Activity
Every line with "Integration" in it must be copied from the data.

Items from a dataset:

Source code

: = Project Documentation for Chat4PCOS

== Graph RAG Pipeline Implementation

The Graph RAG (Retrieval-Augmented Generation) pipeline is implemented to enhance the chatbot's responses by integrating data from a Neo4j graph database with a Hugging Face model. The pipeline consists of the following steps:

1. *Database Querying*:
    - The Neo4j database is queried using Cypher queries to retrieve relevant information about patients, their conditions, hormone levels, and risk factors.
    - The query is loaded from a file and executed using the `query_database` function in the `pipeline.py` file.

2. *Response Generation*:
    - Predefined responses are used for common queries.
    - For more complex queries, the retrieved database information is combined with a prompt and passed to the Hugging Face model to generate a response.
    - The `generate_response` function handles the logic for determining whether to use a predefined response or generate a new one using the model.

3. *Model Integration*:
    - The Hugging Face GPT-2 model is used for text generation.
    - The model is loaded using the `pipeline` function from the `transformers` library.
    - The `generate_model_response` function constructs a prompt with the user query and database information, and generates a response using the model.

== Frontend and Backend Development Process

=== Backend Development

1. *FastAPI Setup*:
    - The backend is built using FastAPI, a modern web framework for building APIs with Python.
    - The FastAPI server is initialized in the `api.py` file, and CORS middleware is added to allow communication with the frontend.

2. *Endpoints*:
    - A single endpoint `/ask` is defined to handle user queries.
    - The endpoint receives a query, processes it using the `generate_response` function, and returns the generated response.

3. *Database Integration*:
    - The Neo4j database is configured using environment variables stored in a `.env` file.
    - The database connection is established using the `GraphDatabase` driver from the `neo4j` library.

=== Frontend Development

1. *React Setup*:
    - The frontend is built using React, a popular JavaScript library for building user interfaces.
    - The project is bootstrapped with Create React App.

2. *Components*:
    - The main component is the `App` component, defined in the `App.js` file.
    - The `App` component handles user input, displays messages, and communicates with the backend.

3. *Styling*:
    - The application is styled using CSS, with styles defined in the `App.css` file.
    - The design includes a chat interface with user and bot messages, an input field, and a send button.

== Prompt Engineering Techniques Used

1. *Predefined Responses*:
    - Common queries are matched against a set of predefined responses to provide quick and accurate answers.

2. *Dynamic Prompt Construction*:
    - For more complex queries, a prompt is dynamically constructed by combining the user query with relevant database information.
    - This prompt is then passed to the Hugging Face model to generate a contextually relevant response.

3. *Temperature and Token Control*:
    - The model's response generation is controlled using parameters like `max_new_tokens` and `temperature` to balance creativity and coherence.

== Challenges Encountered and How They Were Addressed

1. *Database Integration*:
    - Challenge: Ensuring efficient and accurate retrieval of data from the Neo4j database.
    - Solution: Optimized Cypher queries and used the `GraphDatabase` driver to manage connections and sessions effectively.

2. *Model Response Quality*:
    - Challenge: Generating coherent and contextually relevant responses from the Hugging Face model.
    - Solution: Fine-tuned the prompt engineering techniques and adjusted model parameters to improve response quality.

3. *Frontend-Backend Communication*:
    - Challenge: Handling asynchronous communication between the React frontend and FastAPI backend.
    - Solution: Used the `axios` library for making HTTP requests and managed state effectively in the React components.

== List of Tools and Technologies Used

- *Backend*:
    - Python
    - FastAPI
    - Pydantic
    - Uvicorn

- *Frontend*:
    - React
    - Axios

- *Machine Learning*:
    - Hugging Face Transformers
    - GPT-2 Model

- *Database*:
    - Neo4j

Solution to this problem
3. *Model Integration*:
3. *Database Integration*:
1. *Database Integration*:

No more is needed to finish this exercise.